Fulcrum Microsystems has created an alliance for its partners to adopt its chips more quickly and has raised $29.2 million in venture capital.
The Calabasas, Calif., chip company has now raised nearly $100 million in five rounds since its founding in 2000. That’s a big chunk of change and it has been able to do so because its esoteric chip architecture has paid off, said Mike Zeile, vice president of marketing, in an interview. The result are faster, low-power chips that are useful in networking and storage equipment in data centers.
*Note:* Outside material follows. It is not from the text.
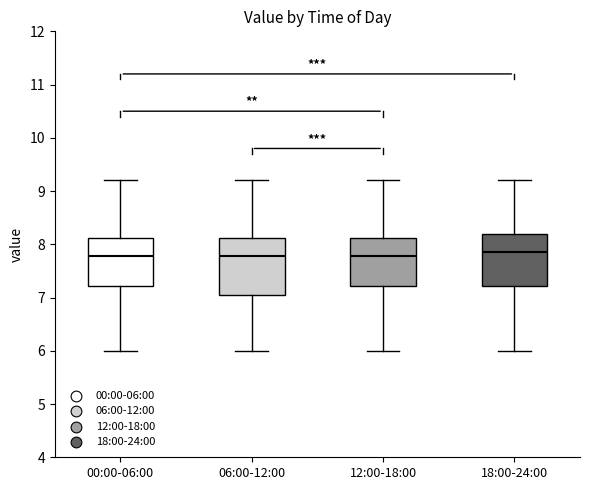

Where does the lower whisker of the box for 18:00-24:00 end on the y-axis? The values are not printed on the chart, so give them approximately, as read against the axis.

6.0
The company uses a form of computing dubbed “asynchronous,” a technology invented by its founders — Uri Cummings and Andrew Lines — while they were at Caltech. That means the chips are unlike others in that they have no crystal clock that keeps the timing consistent throughout the chip. Rather, the components on the chips can operate on their own at faster speeds and are synchronized or coordinated only as needed.
At first, it was a struggle to prove that the asynchronous technology could work. Fulcrum had to adapt its designs so they could work in the most modern chip factories. When it launched its first Pivot Point chip in 2004, customers didn’t quite know what to do with it.
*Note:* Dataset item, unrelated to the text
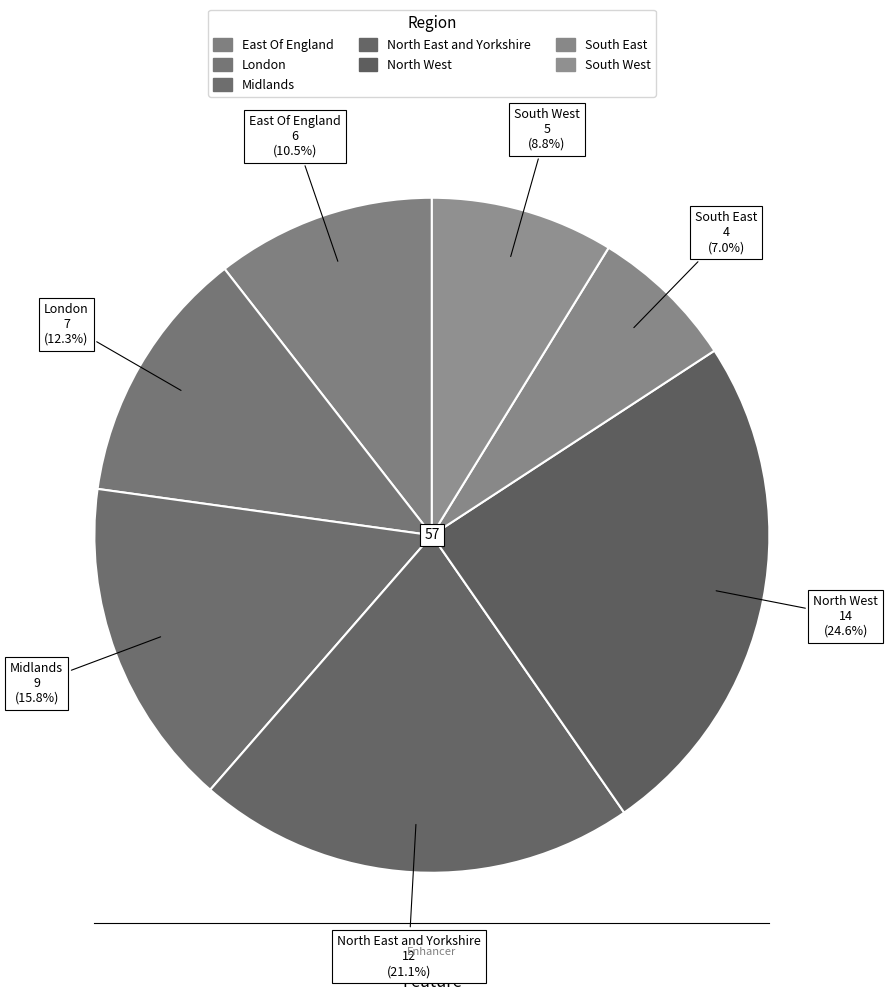

What portion of the pie excludes North West?

75.4%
“We had a hammer and we used it for everything,” Zeile said.
Then it adopted a hybrid approach that combined both asynchronous and synchronous components on the same chip, Zeile said. The chips have found homes in high-speed communications equipment in enterprise data centers as well as devices at the network’s edge.
Today, at the Interop show in Las Vegas, Fulcrum announced its ControlPoint Developer Alliance with nine companies to enable communications equipment providers to create switching technologies with Fulcrum’s chips more easily. The companies include Continuous Computing, Green Hills Software, Liquid Computing, Nimbus Data Systems, Open Grid Computing, Panasas, Quadrics, SMC Networks and XORP. Zeile said this will create an ecosystem that will improve chip adoption.
“We give them off-the-shelf software so they can get up and running,” Zeile said.
The company has 65 employees. It has more than 80 designs under way at 50 or 60 customers. Its primary competitor is Broadcom, which makes synchronous-only chips.